Bogor – Masyarakat Ciampea, Kabupaten Bogor, Jawa Barat, mengaku resah dengan tingginya harga kebutuhan pokok. Namun yang paling dikeluhkan saat ini adalah harga beras yang belum juga menunjukkan tanda-tanda penurunan.
Menurut beberapa pedagang, kenaikan harga beras sudah terjadi beberapa bulan terakhir. Situasi ini diakuinya cukup memberatkan pedagang dan pembeli.
“Omzet penjualan mengalami penurunan karena masyarakat harus menyesuaikan daya beli. Apalagi pada saat yang hampir bersamaan, beberapa harga bahan pokok lain juga mengalami kenaikan. Mereka yang biasanya beli lima liter, sekarang hanya beli 2-3 liter. Kalaupun ada yang tetap beli lima liter, kualitas berasnya yang diturunkan,” kata Yanto, pedagang beras di pasar lama Ciampea.
Perihal tingginya harga beras menjadi pertanyaan tersendiri bagi Kartika. Wanita yang sudah lama menjadi pedagang beras ini bingung, karena situasi yang terjadi agak anomali.

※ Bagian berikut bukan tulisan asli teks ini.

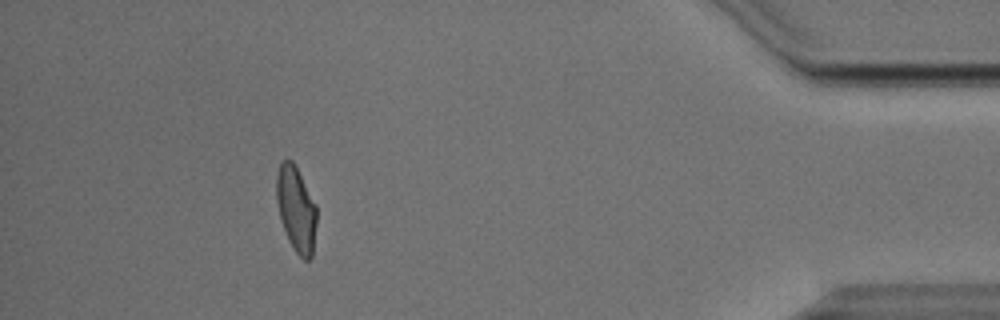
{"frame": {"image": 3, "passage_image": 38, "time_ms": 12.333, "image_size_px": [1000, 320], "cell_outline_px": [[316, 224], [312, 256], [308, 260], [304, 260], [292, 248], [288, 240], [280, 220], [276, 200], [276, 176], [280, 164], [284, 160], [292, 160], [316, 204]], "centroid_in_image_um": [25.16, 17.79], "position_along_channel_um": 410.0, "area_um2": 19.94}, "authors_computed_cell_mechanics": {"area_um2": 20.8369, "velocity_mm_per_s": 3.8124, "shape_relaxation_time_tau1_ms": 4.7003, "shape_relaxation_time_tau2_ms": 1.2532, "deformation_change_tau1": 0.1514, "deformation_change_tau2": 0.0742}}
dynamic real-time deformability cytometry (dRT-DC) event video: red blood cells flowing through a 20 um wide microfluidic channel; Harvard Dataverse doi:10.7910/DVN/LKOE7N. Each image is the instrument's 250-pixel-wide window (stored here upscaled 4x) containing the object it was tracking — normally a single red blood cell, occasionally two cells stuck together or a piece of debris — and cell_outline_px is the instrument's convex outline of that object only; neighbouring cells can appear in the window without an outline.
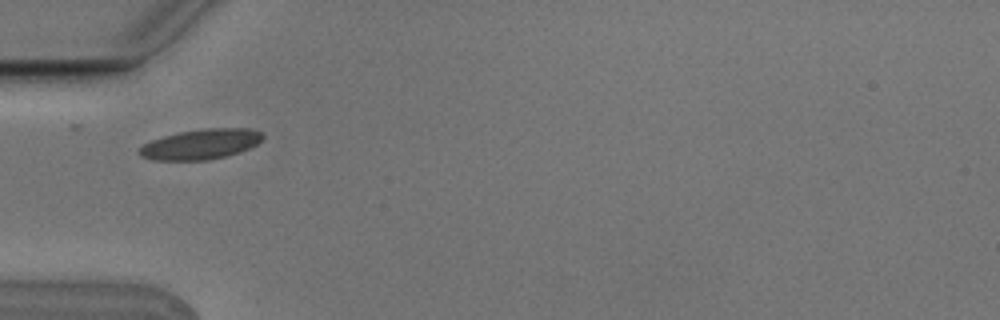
{"species": "Egyptian fruit bat (a non-hibernating species)", "species_latin": "Rousettus aegyptiacus", "temperature_condition": "cold", "stored_images_in_passage": 3, "camera_frame_rate_fps": 3000, "um_per_image_px": 0.085, "animal": {"sex": "male"}, "frame": {"image": 1, "passage_image": 1, "time_ms": 0.0, "image_size_px": [1000, 320], "cell_outline_px": [[264, 136], [256, 144], [248, 148], [224, 156], [208, 160], [152, 160], [140, 156], [136, 152], [144, 144], [152, 140], [164, 136], [180, 132], [204, 128], [248, 128], [260, 132]], "centroid_in_image_um": [17.02, 12.26], "position_along_channel_um": 68.0, "area_um2": 21.44}}
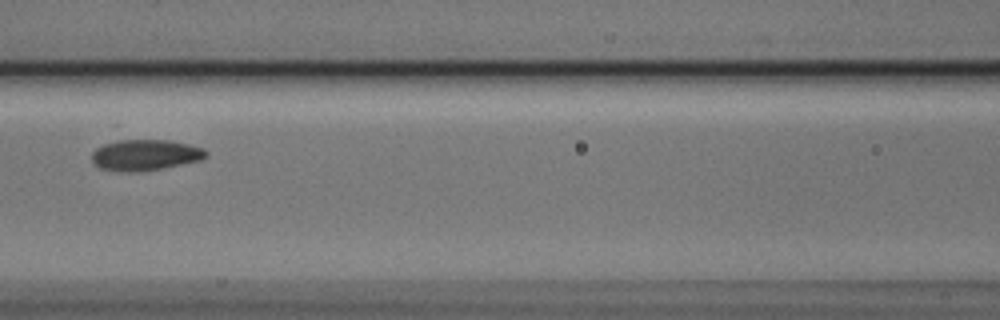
{"frame": {"image": 2, "passage_image": 3, "time_ms": 0.667, "image_size_px": [1000, 320], "cell_outline_px": [[208, 156], [200, 160], [164, 168], [140, 172], [120, 172], [100, 168], [92, 164], [92, 152], [96, 148], [104, 144], [120, 140], [168, 140], [188, 144], [204, 148], [208, 152]], "centroid_in_image_um": [12.33, 13.19], "position_along_channel_um": 154.3, "area_um2": 20.81}}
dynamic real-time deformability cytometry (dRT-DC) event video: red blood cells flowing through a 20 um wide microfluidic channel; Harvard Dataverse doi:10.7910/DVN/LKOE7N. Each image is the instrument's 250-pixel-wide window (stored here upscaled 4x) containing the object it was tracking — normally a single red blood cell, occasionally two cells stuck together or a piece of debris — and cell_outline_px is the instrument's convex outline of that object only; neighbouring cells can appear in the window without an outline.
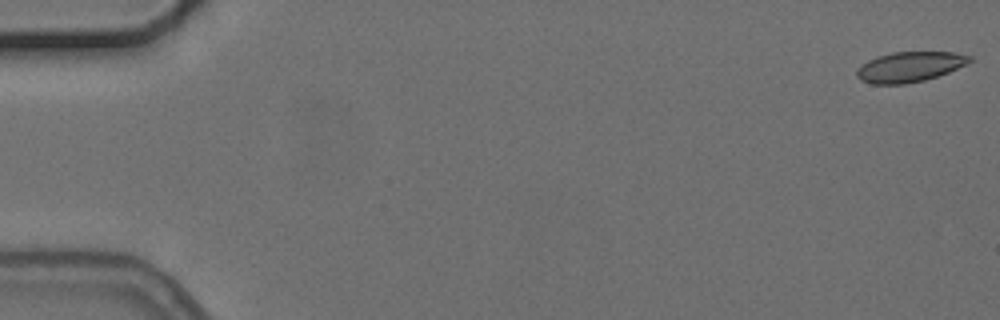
{"species": "common noctule bat (a hibernating species)", "species_latin": "Nyctalus noctula", "temperature_condition": "cold", "stored_images_in_passage": 9, "camera_frame_rate_fps": 3000, "um_per_image_px": 0.085, "animal": {"sex": "female", "body_mass_g": 24.6, "forearm_length_mm": 56.2}, "frame": {"image": 1, "passage_image": 1, "time_ms": 0.0, "image_size_px": [1000, 320], "cell_outline_px": [[972, 60], [948, 72], [924, 80], [904, 84], [872, 84], [860, 80], [856, 76], [856, 72], [868, 60], [876, 56], [892, 52], [956, 52], [972, 56]], "centroid_in_image_um": [77.3, 5.67], "position_along_channel_um": 7.7, "area_um2": 19.65}}
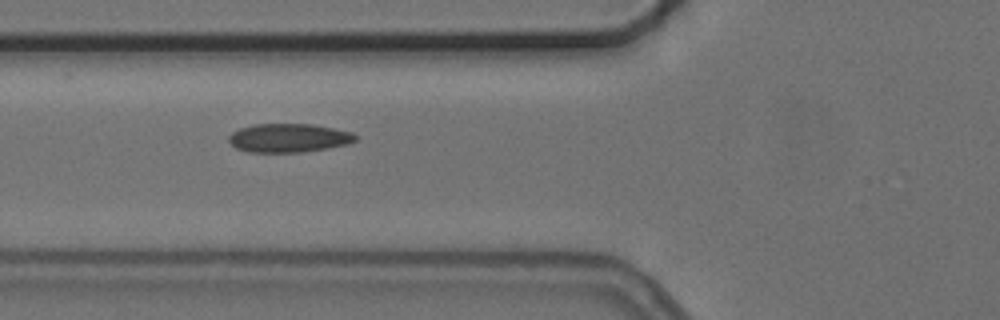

“Biasanya harga beras hanya naik menjelang hari raya (Lebaran atau Natal). Beberapa tahun terakhir, lonjakan harga bisa ditekan pemerintah dengan menambah pasokan. Tapi tahun ini sepertinya berbeda. Harga beras tetap tinggi, meski beras impor sudah masuk pasar,” katanya.
Ia kemudian menunjukkan beberapa kotak kayu berisi beras di bagian depan tokonya.
“Lihat, yang di sini sampai sana adalah beras lokal. Tapi yang di ujung itu adalah beras Bulog yang berasal dari Thailand. Sebelum beras itu masuk, harga beras sudah tinggi. Tapi setelah beras itu masuk, harga tetap tinggi. Ada apa ini?” tanyanya.
Tingginya harga beras memang membuat masyarakat harus memutar otak. Seorang warga bernama Yayah mengaku situasi ini membuatnya pusing mengelola keuangan keluarga.
“Saya tetap membeli beras dengan jumlah yang sama. Yang dikurangi adalah uang jatah lauk. Sejak harga beras naik, suami saya jadi lebih sering ke kebun untuk mencari sayuran di sana. Minimal jadi ada teman nasi,” katanya.
Menurut Kartika, situasi yang terjadi saat ini diakibatkan kesalahan kebijakan yang diambil pemerintah. Saat harga beras naik, mustinya pemerintah memberikan bantuan dalam bentuk uang tunai daripada beras. Karena dengan diberi beras, harga beras di tingkat pedagang tetap tinggi. Sementara jika bantuan diberikan dalam bentuk uang tunai, masyarakat bisa membelanjakannya untuk berbagai barang kebutuhan lain. Semisal telur, minyak goreng, dan barang sembako lain. Dengan begitu, harga barang kebutuhan pokok di pasar bisa menurun.
“Iya. Ingat lho, harga minyak goreng saat ini masih belum turun. Sembako tidak hanya beras. Minyak goreng juga,” timpal seorang pembeli yang mendengar percakapan itu.